Abstract

The single most common cause of sudden death in the western world is coronary artery disease. Sudden death from coronary causes occurs equally in asymptomatic patients, patients with angina, and patients with a known history of myocardial infarction. The mechanism of sudden coronary death in most patients is ventricular fibrillation secondary to ischemia. Microthrombi in intramyocardial coronary arteries may also play a role. Instability of atherosclerotic plaques, in terms of thrombosis and vasoreactivity, underlies the syndrome of unstable angina as well as many cases of acute myocardial infarction. Sudden coronary death falls within this spectrum of ischemic heart disease.
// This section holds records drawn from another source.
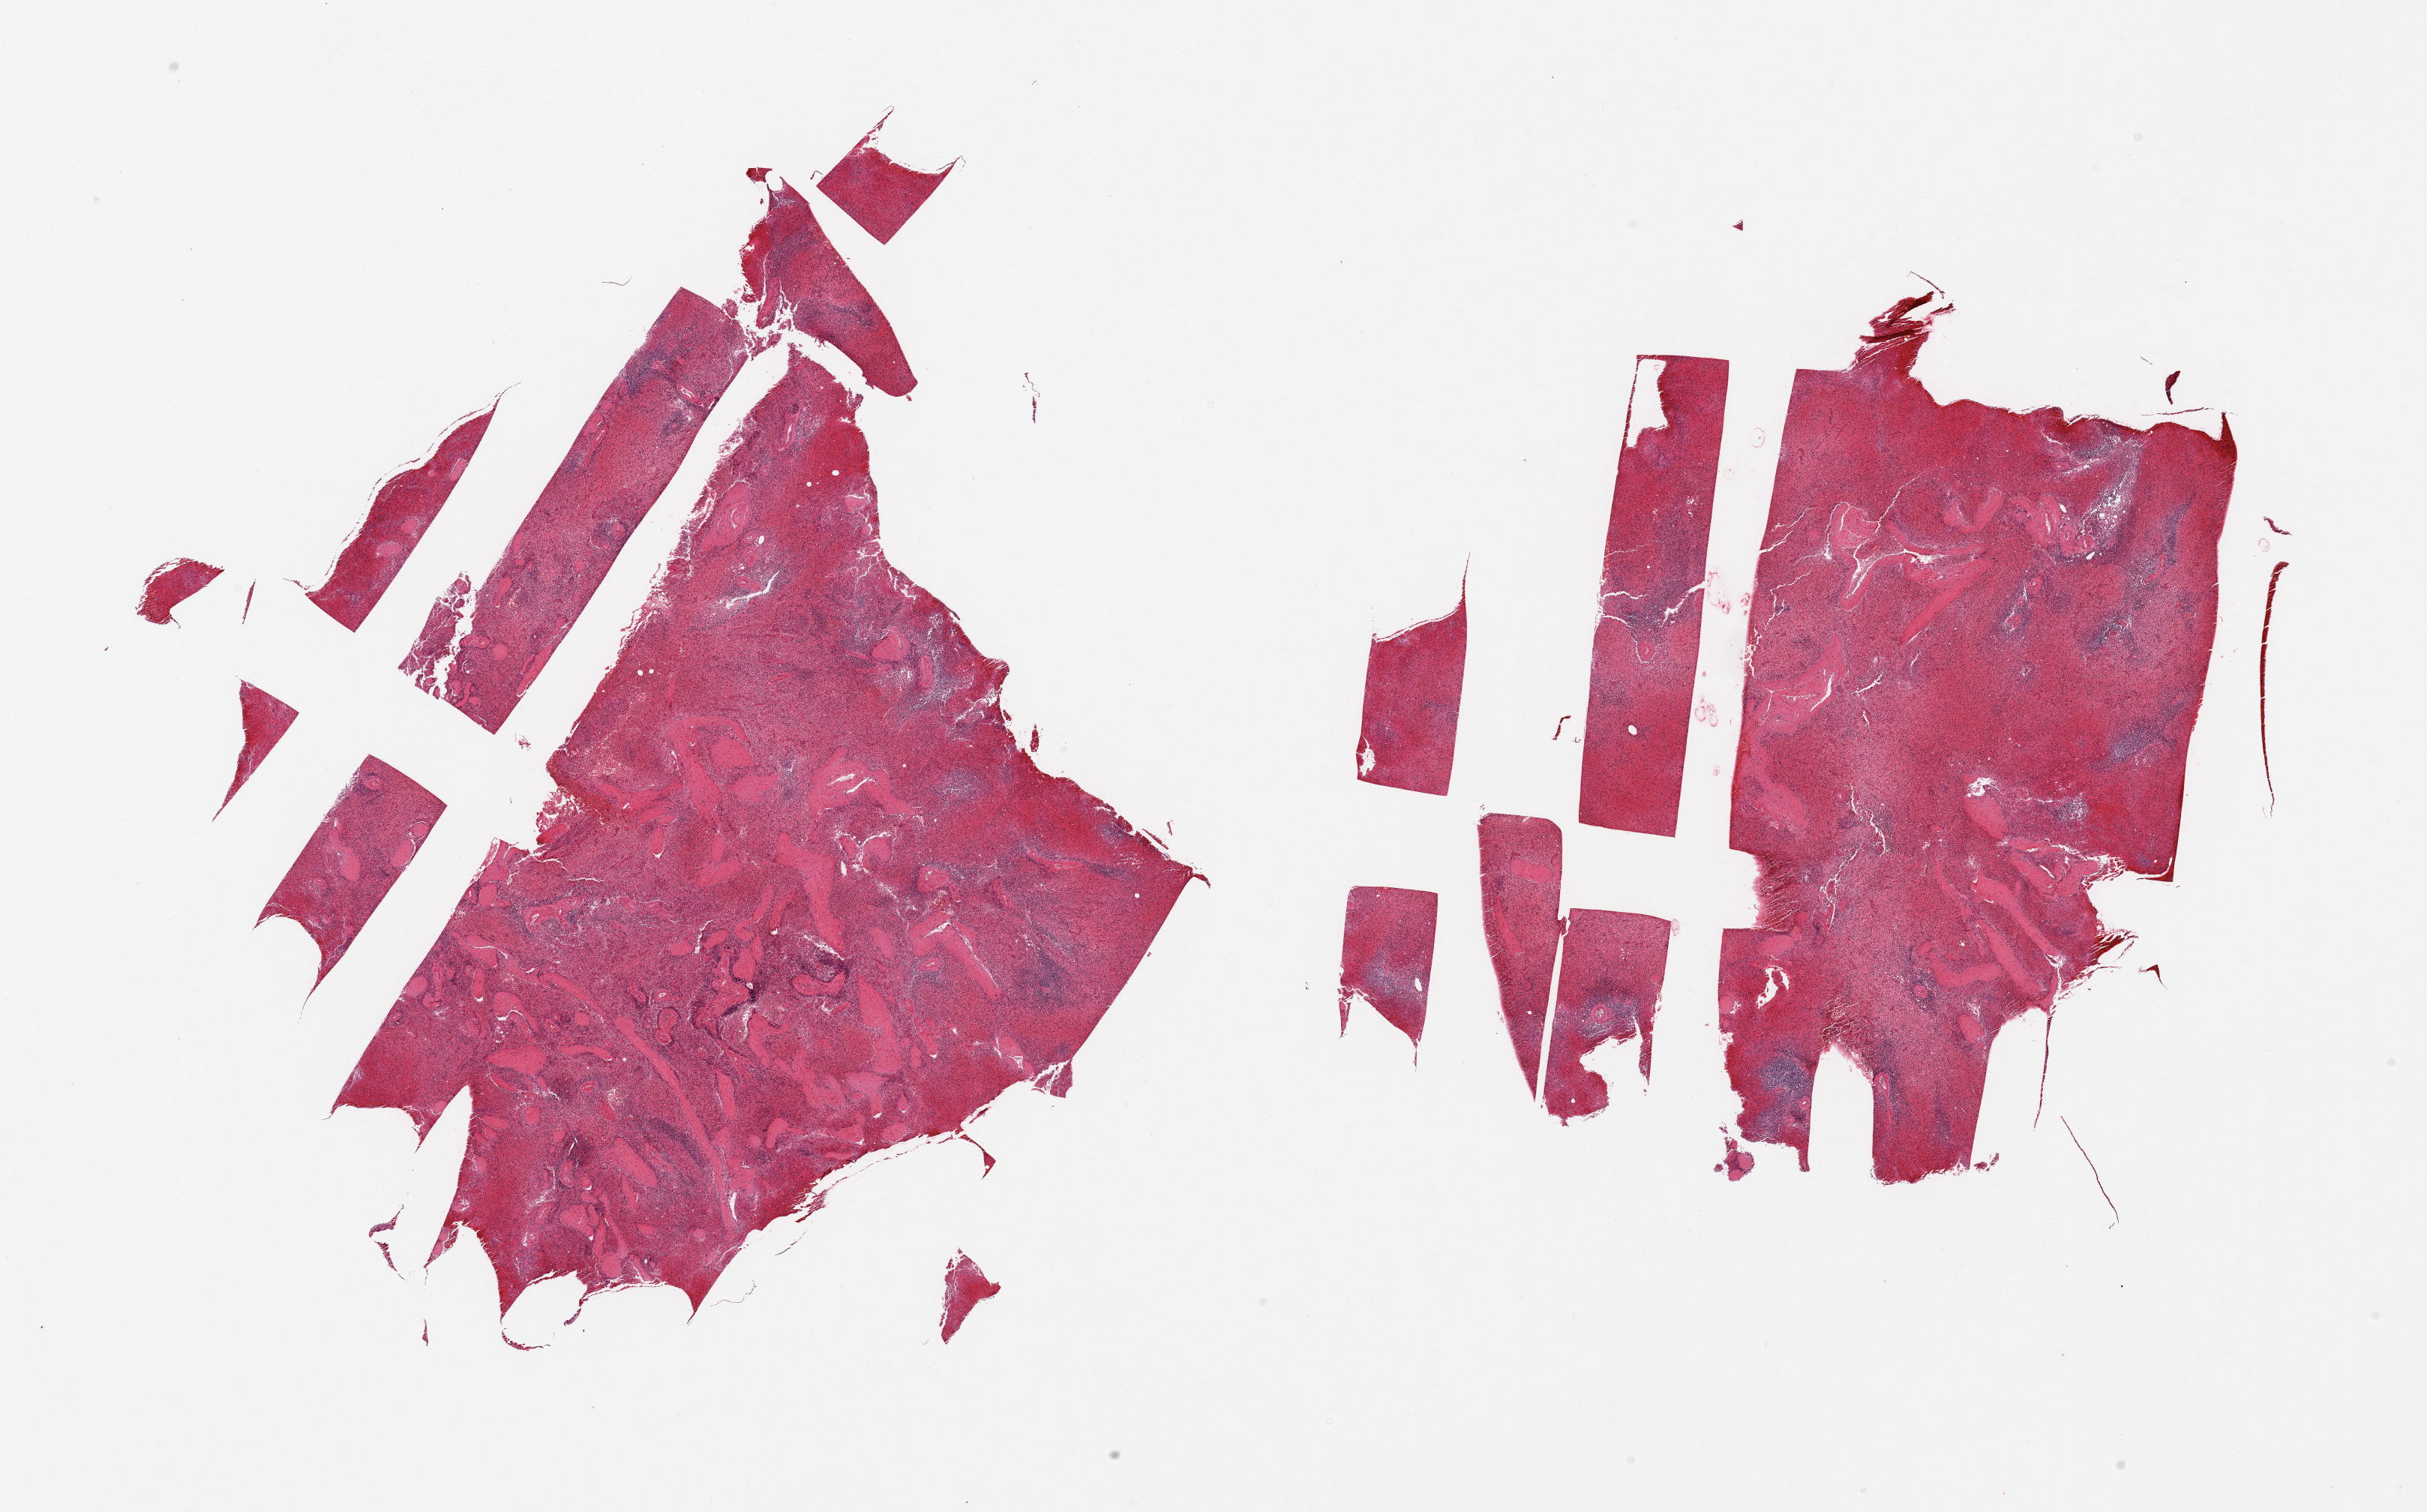
Digitized haematoxylin and eosin-stained section — shown as a low-resolution overview of the whole scanned area (about 25.6 x 15.9 mm, from a 20x scan), PAXgene-fixed, paraffin-embedded tissue, sampled site (target tissue): spleen, tissue donor sample. Donor: male.
Reviewer comment on this tissue sample: 2 fragmented pieces; congestion.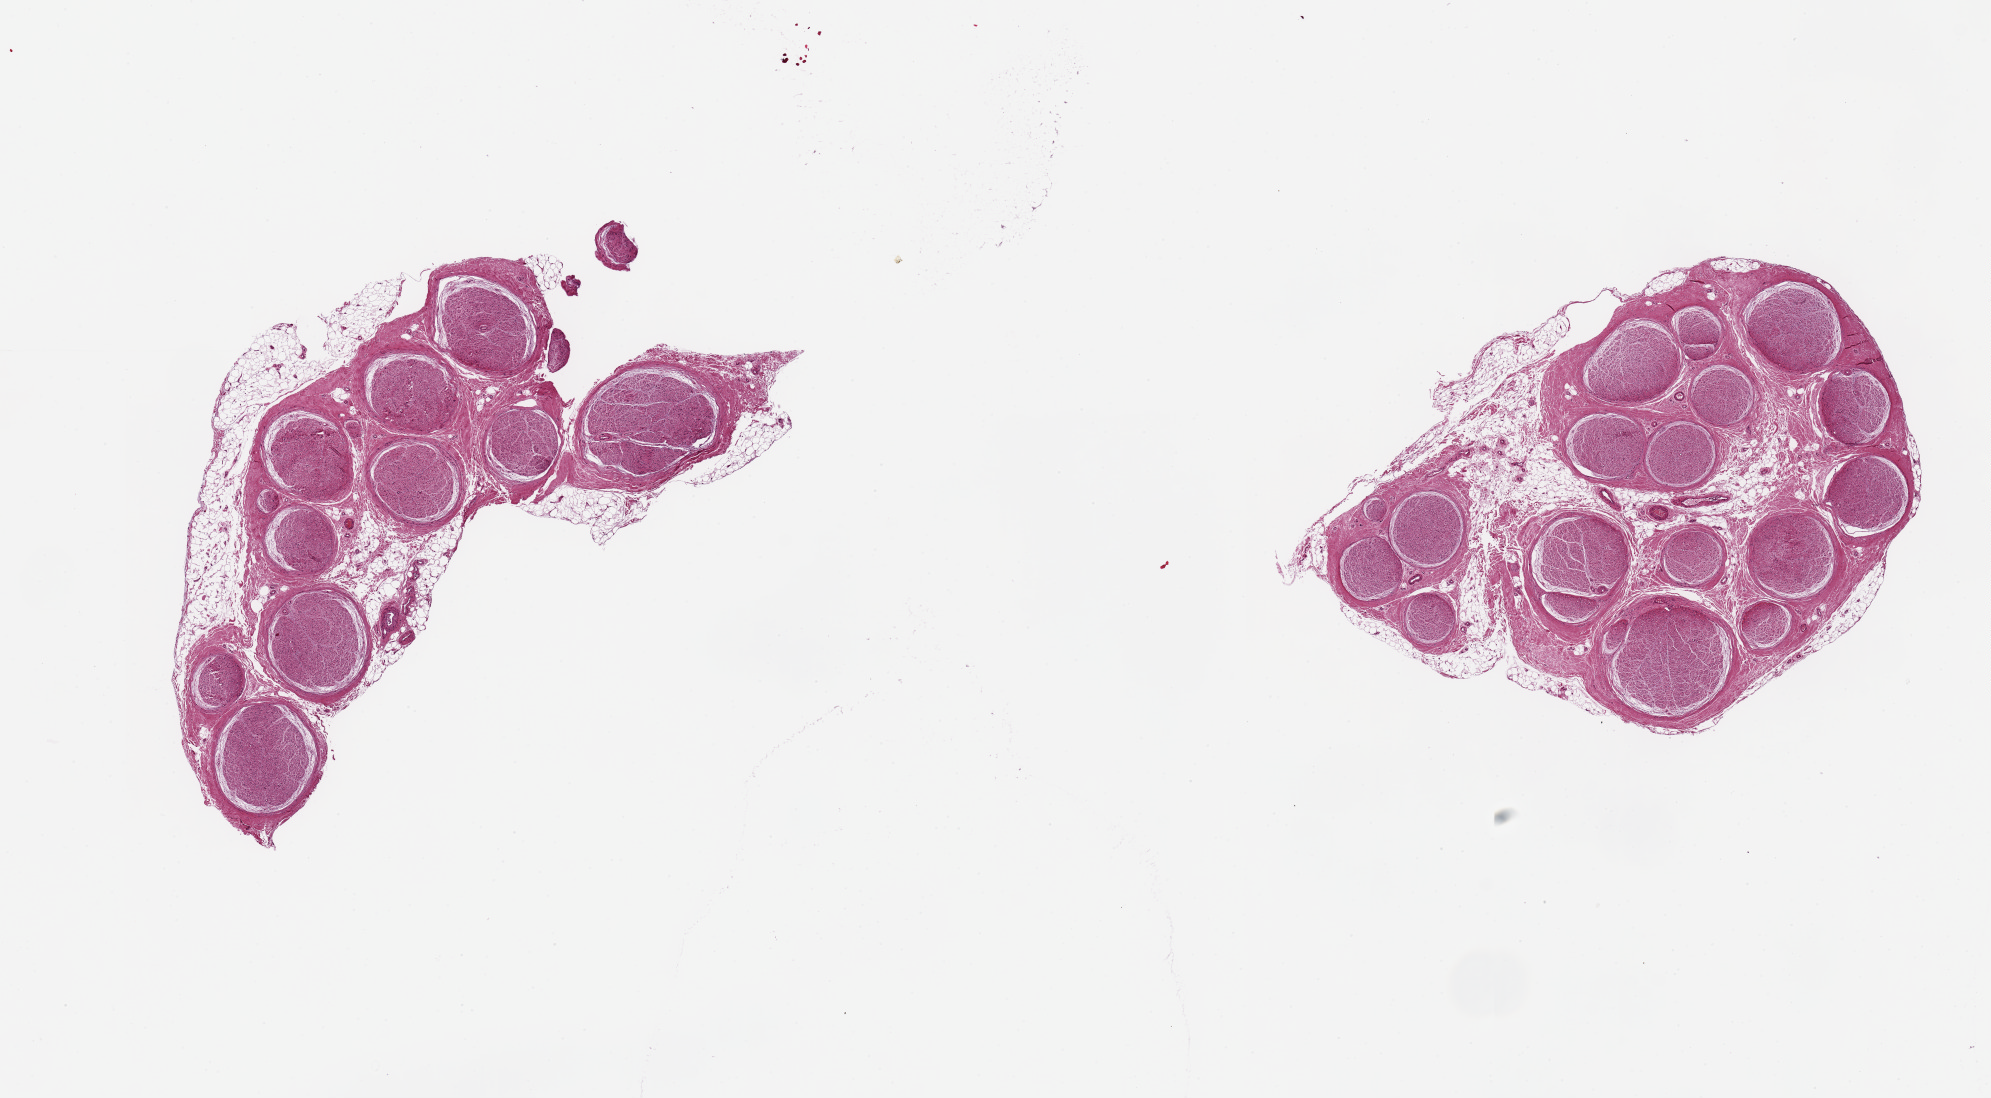
Whole-slide image, hematoxylin and eosin (H&E) stain, brightfield, low-resolution overview of the scanned area, about 15.8 x 8.7 mm. PAXgene-fixed paraffin-embedded (PFPE) section. Sampled site (target tissue): tibial nerve. Donor tissue sample. Donor: male.
Review note (as recorded): 2 pieces, 6x5 & 5x4mm; 10-20% adipose.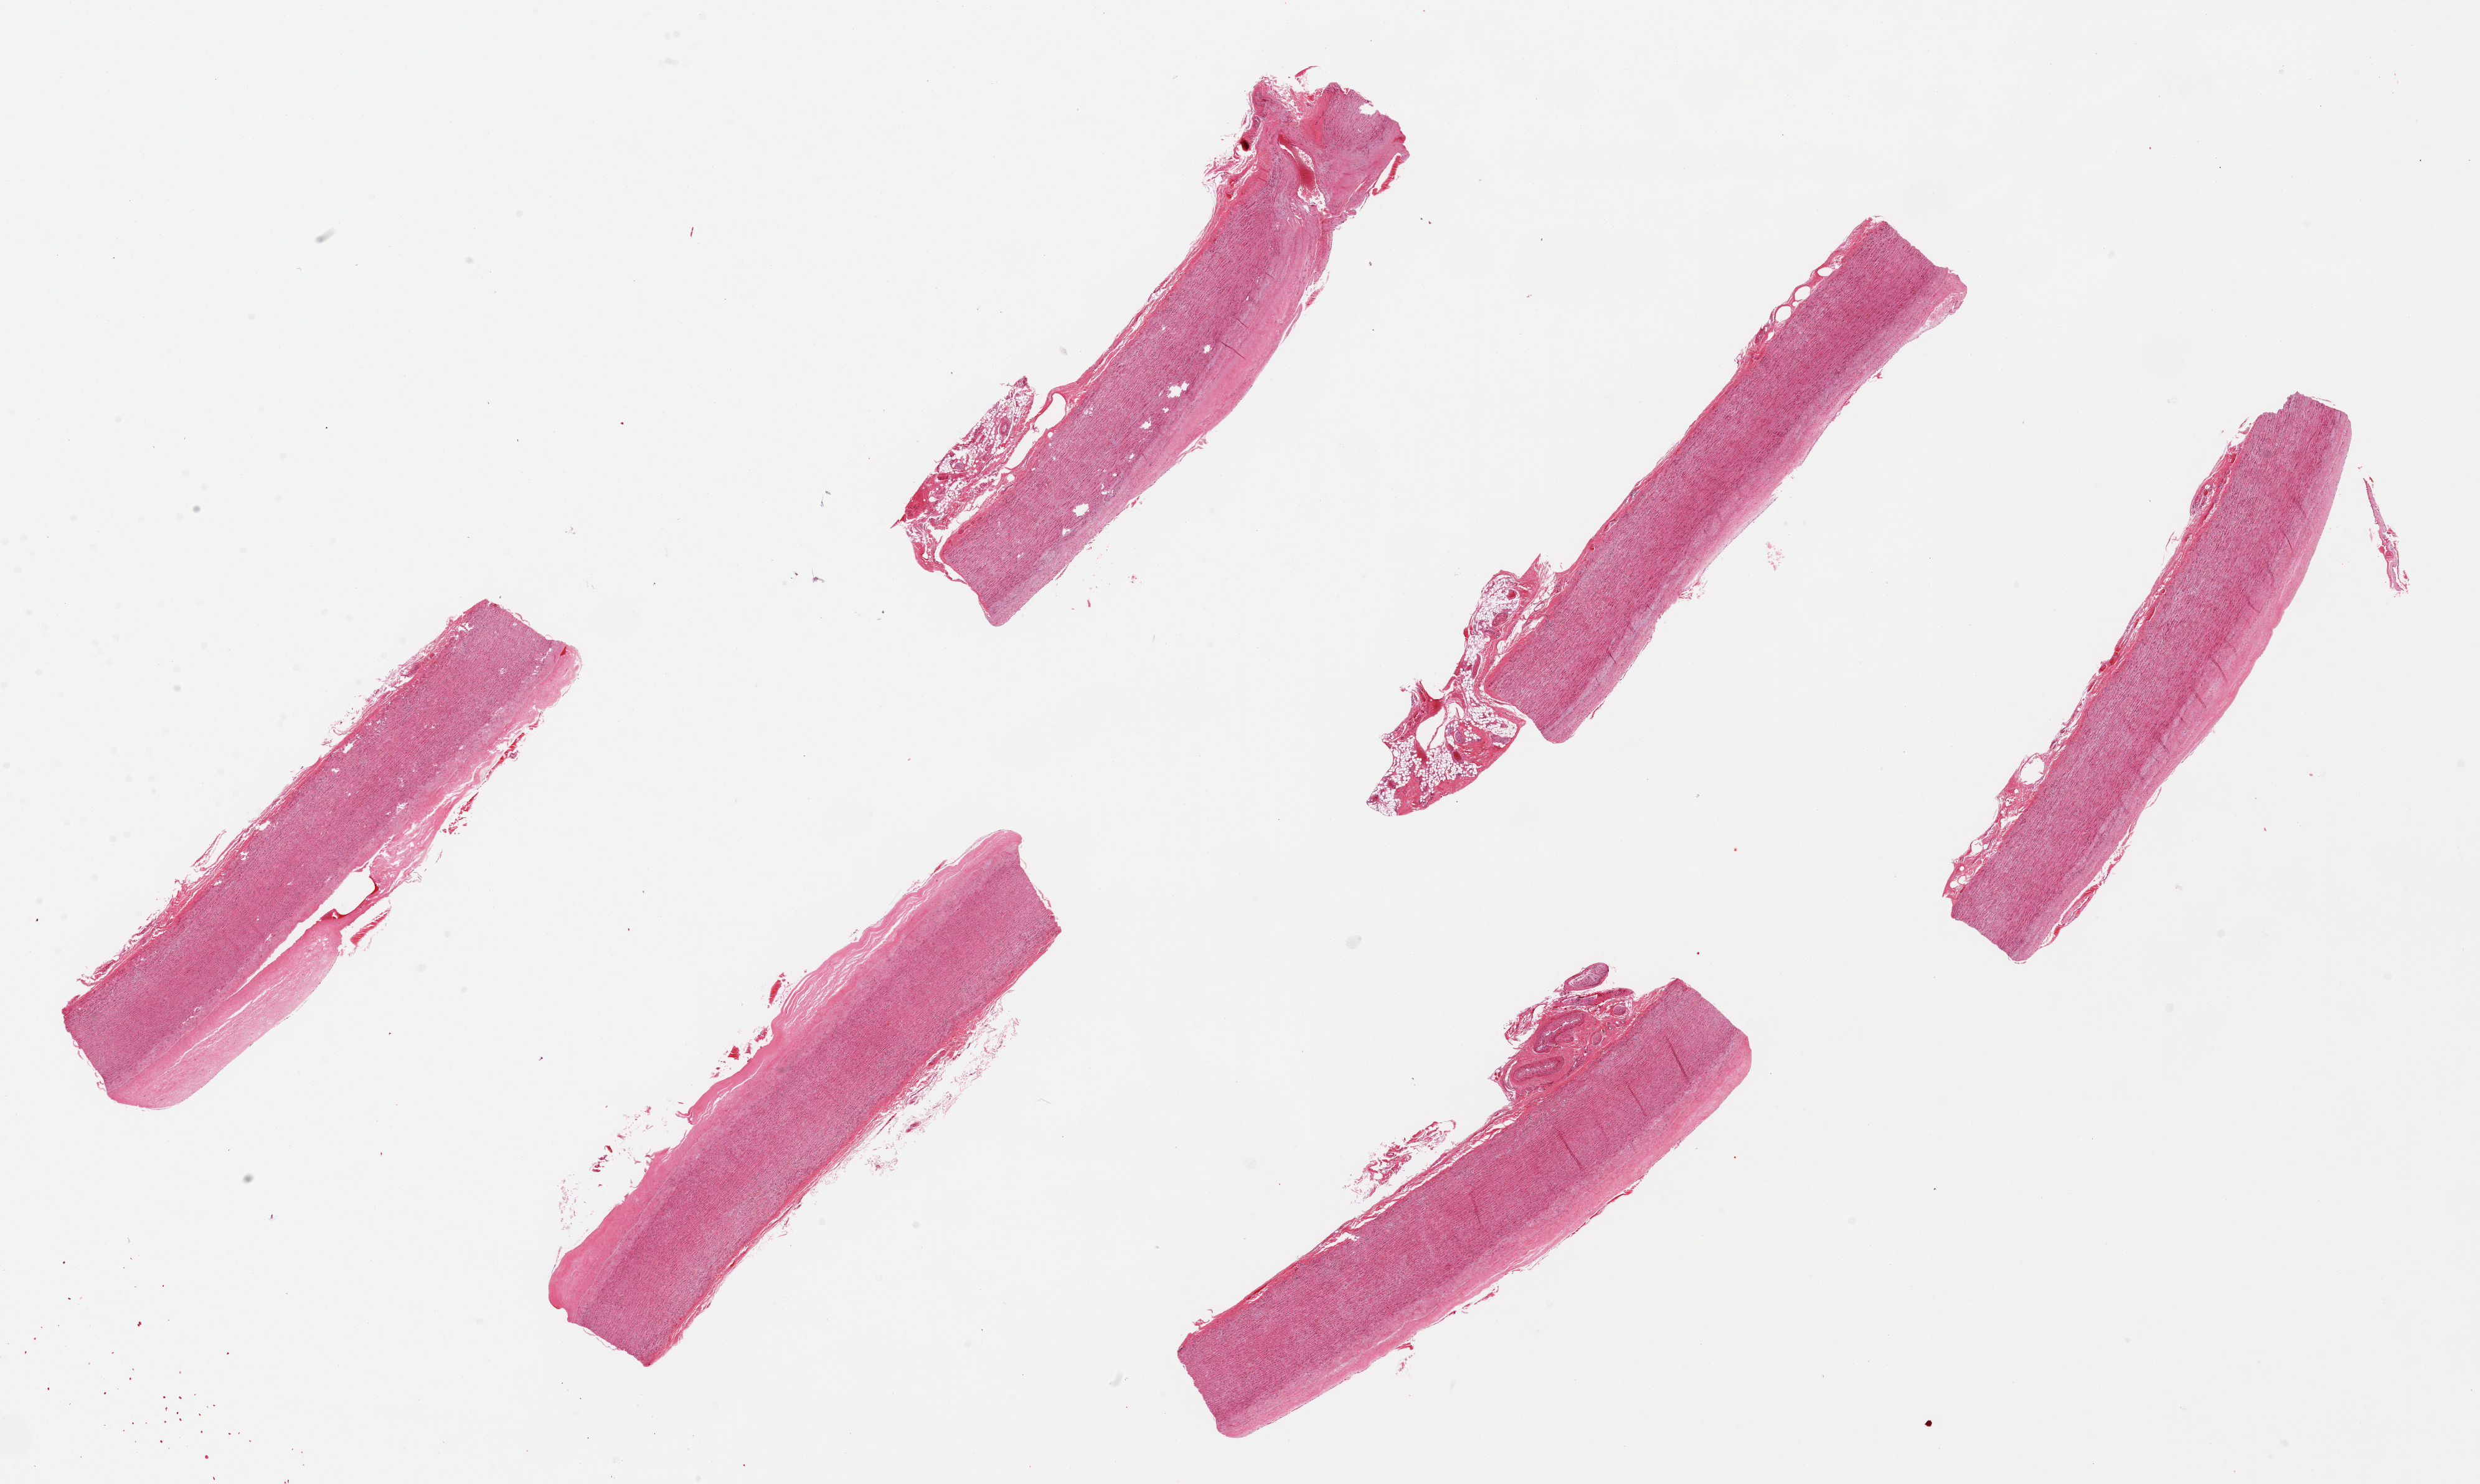
Digitized H&E-stained section, shown as a low-resolution overview of the whole scanned area (about 31.5 x 18.9 mm, acquisition: 20x scan), PAXgene-fixed paraffin-embedded (PFPE) section, target tissue: aorta, donor tissue sample. Donor sex: female.
• reviewer comment on this tissue sample: 6 pieces up to 8x2 mm; minimal plaque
Development of these syndromes depends on the abruptness of onset and the completeness and duration of coronary occlusion. Thus a rapidly evolving coronary artery lesion, with plaque fissure, rupture, and luminal thrombosis, can lead to myocardial ischemia, with fatal electrical instability of the myocardium as the first clinical manifestation. The diagnosis of sudden coronary death in the absence of myocardial infarction is determined by the degree of coronary artery narrowing and the exclusion of other causes of death. The presence of acute coronary artery lesions, which may be present in a significant number of sudden coronary death patients, lends support to the pathologic diagnosis. Thus the coronary arteries in victims of sudden coronary death may exhibit established atherosclerotis or acute lesions, whereas the myocardium may appear normal or show healed or acute infarction or hypertrophy. Although less common, nonatherosclerotic coronary artery diseases can account for sudden death as well, particularly in younger patients. Therefore, when sudden death occurs in children and young adults, coronary causes related to congenital anomalies, fibromuscular dysplasia, arteritis, or metabolic diseases should be considered.